Honestly I sleep very little. One of the areas in my brain that got hit by the stroke is part of the limbic system that contains the hypothalamus. The hypothalamus is responsible for the regulation of certain metabolic processes and other activities of the autonomic nervous system. It synthesizes and secretes certain neurohormones, called releasing hormones or hypothalamic hormones, and these in turn stimulate or inhibit the secretion of pituitary hormones. The hypothalamus controls body temperature,
hunger, important aspects of parenting and attachment behaviors, thirst,
fatigue, sleep, and circadian rhythms. Also add to that the basal ganglia, and my parietal lobe was hit by the stroke as well and these control things such as complex behaviors, including all behavior involving the senses (e.g., vision, touch,
body awareness, spatial orientation).
So with that being said it is the reason why I do not sleep, I forget to eat because I do not get hungry. I have no perception of time. So for example even though I may have been up for 24 hours it only seems like 2 hours has went by for me. Also my body does not feel like it is my own. If you could imagine one sec you are in your own body and a split second later you are in a strange body that is not yours. I can not go no where by myself because of the spatial awareness. In other words I get lost. Last because part of my occipital lobe was hit hence the partial blindness.

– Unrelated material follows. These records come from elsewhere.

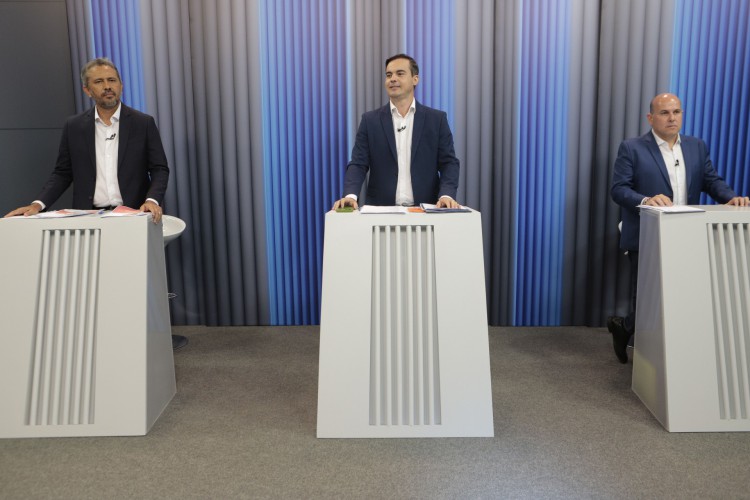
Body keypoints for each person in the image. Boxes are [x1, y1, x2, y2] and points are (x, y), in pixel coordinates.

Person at [4, 58, 187, 350]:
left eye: (112, 80)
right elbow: (63, 172)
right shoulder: (74, 126)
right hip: (88, 217)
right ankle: (102, 344)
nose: (107, 87)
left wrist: (152, 199)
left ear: (121, 85)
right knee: (92, 286)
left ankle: (143, 343)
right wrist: (38, 204)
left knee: (133, 283)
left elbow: (159, 168)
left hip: (130, 216)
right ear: (88, 90)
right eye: (100, 82)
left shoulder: (142, 123)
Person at [608, 93, 749, 363]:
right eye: (664, 113)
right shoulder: (632, 148)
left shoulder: (696, 146)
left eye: (676, 112)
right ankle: (626, 330)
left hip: (686, 234)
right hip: (646, 234)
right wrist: (646, 200)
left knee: (681, 297)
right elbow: (619, 190)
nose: (672, 117)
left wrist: (731, 197)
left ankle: (670, 352)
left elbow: (711, 181)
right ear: (651, 118)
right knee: (648, 299)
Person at [332, 54, 460, 210]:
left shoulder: (436, 120)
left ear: (415, 79)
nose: (392, 79)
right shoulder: (370, 121)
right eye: (388, 75)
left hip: (425, 211)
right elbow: (358, 163)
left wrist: (446, 195)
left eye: (400, 73)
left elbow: (449, 163)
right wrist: (350, 196)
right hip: (381, 212)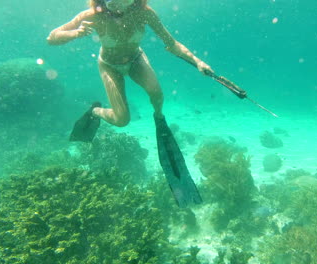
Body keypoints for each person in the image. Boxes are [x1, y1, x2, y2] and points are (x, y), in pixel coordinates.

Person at [47, 0, 207, 207]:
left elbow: (171, 43)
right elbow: (52, 37)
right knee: (122, 120)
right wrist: (75, 34)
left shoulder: (145, 13)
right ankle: (95, 111)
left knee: (157, 94)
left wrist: (198, 62)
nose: (118, 3)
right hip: (109, 65)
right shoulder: (91, 16)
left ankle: (159, 118)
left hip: (136, 60)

My only three saving graces that keep me from going absolutely bat sh1t crazy is
One: Only short term memory was affected.

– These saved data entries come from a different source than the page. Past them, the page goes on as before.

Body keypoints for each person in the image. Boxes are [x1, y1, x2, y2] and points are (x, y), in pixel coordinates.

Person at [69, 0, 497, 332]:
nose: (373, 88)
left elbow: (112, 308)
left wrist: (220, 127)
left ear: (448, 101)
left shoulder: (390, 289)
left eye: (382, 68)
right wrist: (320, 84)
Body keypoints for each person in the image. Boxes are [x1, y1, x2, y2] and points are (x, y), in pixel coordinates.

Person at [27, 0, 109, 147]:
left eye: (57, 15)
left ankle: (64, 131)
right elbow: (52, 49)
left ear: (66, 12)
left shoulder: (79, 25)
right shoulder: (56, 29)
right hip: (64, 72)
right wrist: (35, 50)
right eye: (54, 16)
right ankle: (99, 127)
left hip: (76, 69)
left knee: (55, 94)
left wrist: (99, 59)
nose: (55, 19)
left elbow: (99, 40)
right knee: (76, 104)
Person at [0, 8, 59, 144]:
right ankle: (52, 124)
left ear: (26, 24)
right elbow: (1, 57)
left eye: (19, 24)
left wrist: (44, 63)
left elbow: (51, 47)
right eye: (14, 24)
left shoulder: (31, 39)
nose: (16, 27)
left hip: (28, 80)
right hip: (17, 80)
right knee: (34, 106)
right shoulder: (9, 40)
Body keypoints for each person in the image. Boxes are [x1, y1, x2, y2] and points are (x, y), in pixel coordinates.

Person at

Two: Long term memory was not affected.
Three: My background in neuro science.
If I did not have the knowledge on why these things are happening or could not remember the knowledge on what controls these things then I would not be able to make any sense of it all and thus I would go insane. Now also, being able to remember at times is a curse as well. Reason being is I can remember what it was like to feel ,dare I say, "normal" so in a huge nut shell the best way I can explain it is really I miss being Me.
I apologize for the long winded explanation to your question when I could have just said "No I do not sleep often as most". I do not get the chance to use my knowledge much since the stroke and neuro science was my life.